Wednesday, April 6, 2016

Manulife Financial Corp.

First of all I am sorry that I forgot to do the updated on stock prices against historical dividend yields. I can only do this report update on the weekends, so I will update my spreadsheet and do these reports next week.

Sound bite for Twitter and StockTwits is: Stock is cheap. I am holding on to the shares I have. I may pick up more when I have some more money to spend. See my spreadsheet on Manulife Financial Corp.

I own this stock of Manulife Financial Corp. (TSX-MFC, NYSE-MFC). In May 2005, I was look for good companies to buy at a reasonable price. This stock met my criteria. I bought some more stock in October 2005; April 2009; October 2010; April 2013 and January 2016. So far I have not done very well with a total return of negative 1.22% per year with a capital loss of 3.83% per year and dividends of 2.61% per year. But I expect to earn money on this stock long term.

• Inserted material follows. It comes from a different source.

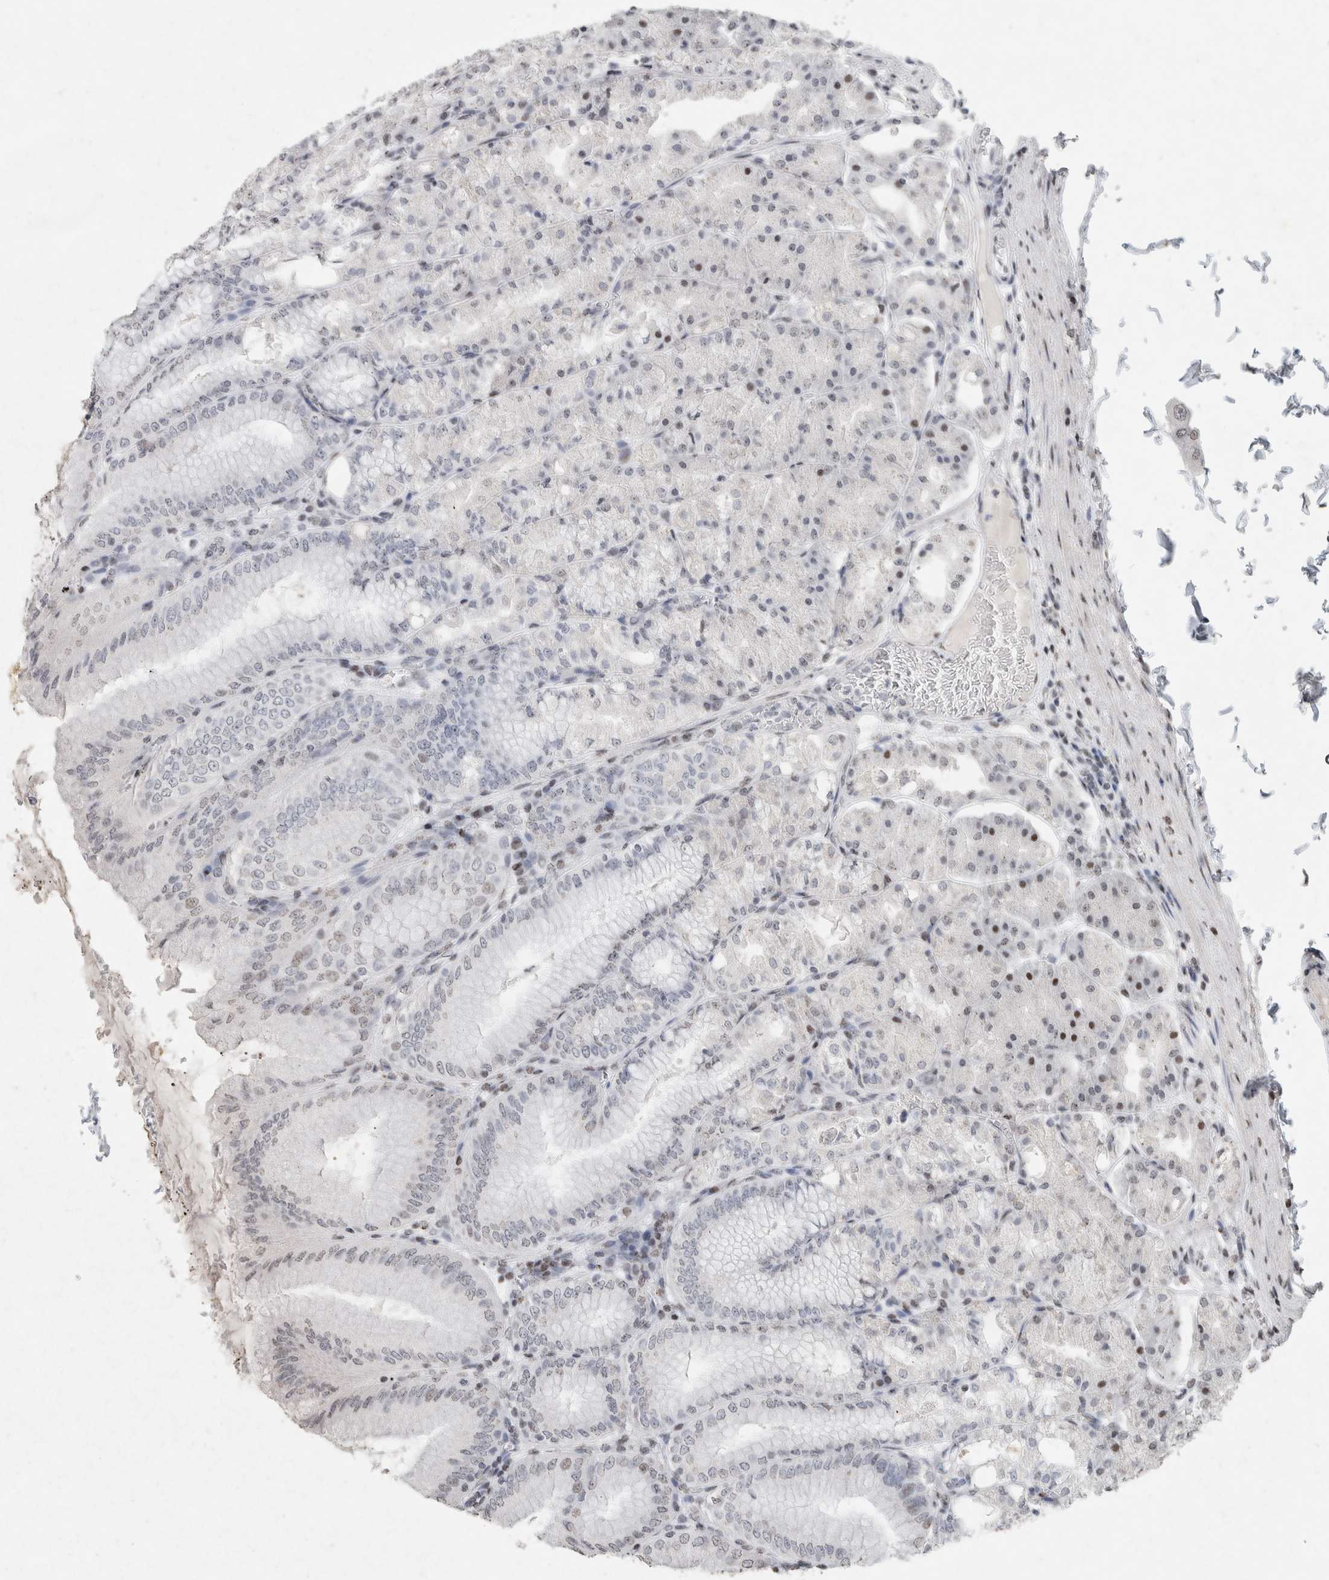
{"staining": {"intensity": "weak", "quantity": "<25%", "location": "nuclear"}, "tissue": "stomach", "cell_type": "Glandular cells", "image_type": "normal", "snomed": [{"axis": "morphology", "description": "Normal tissue, NOS"}, {"axis": "topography", "description": "Stomach, lower"}], "caption": "This histopathology image is of benign stomach stained with immunohistochemistry to label a protein in brown with the nuclei are counter-stained blue. There is no staining in glandular cells.", "gene": "CNTN1", "patient": {"sex": "male", "age": 71}}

This insurance company also had problems starting in 2008 due to very low interest rates. However, unlike other insurance companies, it cut its dividend in 2009. The dividend cut was a 50% cut. The dividends then remained flat until 2014. Since then dividends are up some 38%. The latest dividend increase was in 2016 and it was for 8.8%. Analysts expect that dividend increases will continue.

The company can current afford their dividends. The Dividend Payout Ratio for EPS was 65% in 2015 and is expected to drop to 32% in 2016. The 5 year median DPR for CFPS is 9.9%. Analysts expect cash flow to drop in 2016 and 2017 so that DPR for CFPS is the 50% range. However, analysts have been way off in CFPS in the past. To date the DPR for CFPS has ranged between 8 and 20% over the past 10 years.

The most notable growth for this company is in 2015 is Assets under Management. This jumped some 35% in 2015. The 5 and 10 years growth in Assets under Management is at 14.5% and 6.7% per year over the past 5 and 10 years.

The 5 year low, median and high median Price/Earnings per Share Ratios are 11.61, 13.74 and 15.86. These are lower than both the 10 year and historical values, but the values are quite similar. The 10 year values are 12.63, 14.75 and 15.88. The historical values are 11.52, 14.34 and 16.27. The current P/E Ratio is 9.80 based on a stock price of $18.04 and 2016 EPS of $1.84. This stock price testing suggests that the stock price is relatively cheap.

I get a Graham Price of $28.42. The 10 year low, median and high median Price/Graham Price Ratios are 0.84, 1.03 and 1.30. The current P/GP Ratio is 0.73 based on a stock price of $18.04. This stock price testing suggests that the stock price is relatively cheap.

The current dividend yield is 4.10% based on dividends of $0.74 and a stock price of $18.04. The historical median dividend yield is 2.26% a value some 81.5% lower. The 5 year dividend yield is 3.20%, a value some 28% lower. This stock price testing is suggesting that the stock price is relatively cheap. The historical high relative dividend yield is just over 6%. It is unlikely that it will hit that high again as it did in 2009.

When I look at analysts' recommendations, I find Strong Buy, Buy and Hold recommendations. Most of the recommendations are a Buy and the consensus recommendation is a Buy. The 12 month stock price consensus is $21.77. This implies a total return of 24.78% with 20.68% from capital gains and 4.10% from dividends. I know some analysts ignore this 12 month consensus price, but it does show where market sentiment lies.

Kay Ng of Motley Fool also thinks this stock is cheap. According to Josh Trexler at Lost Angeles Mirror some Hedge Funds have been buying this stock. Companies include Intact Investment Management, Bridgeway Capital Management Inc. and Caisse De Depot Et Placement Du Quebec. Other Hedge Funds sold some shares. See what other Canadian Analysts are saying about this stock at Stock Chase.

I will have only one entry for this stock this year. However, I did a more complete report on this company in 2015 and you can see those reports here and here.

I wrote yesterday about Sun Life Financial Inc. (TSX-SLF, NYSE-SLF)... learn more. The next stock I will write about Toromont Industries Ltd. (TSX-TIH, OTC-TMTNF)... learn more on Friday, April 8, 2016 around 5 pm.

Also, on my book blog I have put a review of the book Smarter by Dan Hurley learn more...

This is a life insurance company in the financial services business. It offers financial protection products (e.g. Life Insurance) and wealth management services (i.e. segregated funds, mutual funds and pension products). They sell products to individuals and business. They are an international company, selling in Canada, US and Asia. This company is listed on Canadian, US, Hong Kong and Philippines Stock Exchanges. Its web site is here Manulife Financial Corp.

This blog is meant for educational purposes only, and is not to provide investment advice. Before making any investment decision, you should always do your own research or consult an investment professional. I do research for my own edification and I am willing to share. I write what I think and I may or may not be correct.